Across the country, a SpaceX Dragon cargo ship returning from the International Space Station remained on track for a 4:44 pm, local time, splashdown in the Pacific Ocean.
Space Exploration Technologies, or SpaceX, will try again today at to put the Deep Space Climate Observatory, or DSCOVR, into an initial parking orbit about 115 miles above Earth.
The satellite is designed to serve as a weather buoy to provide about an hour's advance notice of potentially dangerous solar storms, which can disrupt radio communications, satellite signals and power grids on Earth.
Once in its final orbit, the satellite will also monitor the sunlit side of Earth, tracking volcanic plumes, measuring ozone and monitoring droughts, flooding and fires.
A camera aboard DSCOVR will take pictures every two hours of Earth, which will be posted on the Internet the next day.
SpaceX plans to attempt to land the spent first-stage of DSCOVR's Falcon launcher on a floating platform, part of ongoing effort to develop reusable rockets, potentially slashing launch costs.
The last Falcon rocket to fly nearly made it back intact, but ran short of hydraulic fluid to maneuver steering fins and crashed into the platform.
For the second attempt, engineers added an extra reservoir of hydraulic fluid, but the rocket will be coming in with nearly twice the force and four times the heat, SpaceX founder and Chief Executive Elon Musk said on Twitter.

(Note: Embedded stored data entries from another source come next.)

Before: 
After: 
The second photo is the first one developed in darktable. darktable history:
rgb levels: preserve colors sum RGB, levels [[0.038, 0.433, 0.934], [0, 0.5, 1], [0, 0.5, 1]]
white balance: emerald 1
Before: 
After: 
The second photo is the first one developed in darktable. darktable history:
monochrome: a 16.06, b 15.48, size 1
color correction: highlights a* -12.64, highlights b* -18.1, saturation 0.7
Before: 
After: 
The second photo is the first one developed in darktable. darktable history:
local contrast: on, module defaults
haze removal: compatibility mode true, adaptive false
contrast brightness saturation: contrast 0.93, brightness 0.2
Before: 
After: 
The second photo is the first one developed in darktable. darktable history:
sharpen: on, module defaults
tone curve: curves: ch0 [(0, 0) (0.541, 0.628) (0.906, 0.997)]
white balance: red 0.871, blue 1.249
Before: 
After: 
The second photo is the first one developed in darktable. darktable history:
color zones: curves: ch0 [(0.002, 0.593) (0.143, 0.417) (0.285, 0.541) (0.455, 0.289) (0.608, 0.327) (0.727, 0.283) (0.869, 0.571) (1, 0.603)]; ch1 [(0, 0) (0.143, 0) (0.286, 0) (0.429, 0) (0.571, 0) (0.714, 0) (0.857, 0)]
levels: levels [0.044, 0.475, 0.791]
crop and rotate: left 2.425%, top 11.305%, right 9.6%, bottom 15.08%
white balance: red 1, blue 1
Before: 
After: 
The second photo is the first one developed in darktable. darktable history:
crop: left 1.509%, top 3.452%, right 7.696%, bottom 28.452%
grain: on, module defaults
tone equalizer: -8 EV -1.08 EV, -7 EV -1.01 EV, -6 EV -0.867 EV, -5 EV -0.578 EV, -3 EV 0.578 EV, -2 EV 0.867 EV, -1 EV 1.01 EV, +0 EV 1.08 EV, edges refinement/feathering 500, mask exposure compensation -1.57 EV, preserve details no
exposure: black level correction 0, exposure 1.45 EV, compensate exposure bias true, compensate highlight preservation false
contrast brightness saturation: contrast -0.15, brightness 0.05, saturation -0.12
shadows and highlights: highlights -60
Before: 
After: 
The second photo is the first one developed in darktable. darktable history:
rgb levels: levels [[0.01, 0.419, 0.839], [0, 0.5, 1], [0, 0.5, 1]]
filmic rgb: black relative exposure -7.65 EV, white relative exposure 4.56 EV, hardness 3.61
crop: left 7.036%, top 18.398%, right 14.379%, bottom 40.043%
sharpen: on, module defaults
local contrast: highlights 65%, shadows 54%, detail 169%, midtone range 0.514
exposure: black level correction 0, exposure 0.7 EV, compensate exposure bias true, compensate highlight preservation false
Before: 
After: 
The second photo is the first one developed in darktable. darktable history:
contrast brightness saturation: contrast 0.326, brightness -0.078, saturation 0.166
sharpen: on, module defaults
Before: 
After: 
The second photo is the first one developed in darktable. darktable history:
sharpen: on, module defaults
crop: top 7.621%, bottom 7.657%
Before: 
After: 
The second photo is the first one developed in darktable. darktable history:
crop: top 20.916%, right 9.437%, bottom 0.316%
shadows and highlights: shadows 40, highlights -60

Launch of DSCOVR had been planned for Sunday, but was delayed due to a problem with an Air Force radar system needed to track the rocket during flight.
DRAGON'S RETURN
Across the country, a SpaceX team awaited the return of the company's seventh Dragon cargo ship.
Astronauts aboard the space station released the gumdrop-shaped capsule into orbit as the vehicles sailed 257 miles over Australia.
The Dragon, loaded with nearly 4,000 pounds of returning science experiments and equipment, is due to make a parachute landing in the Pacific Ocean about 260 miles southwest of Long Beach, California.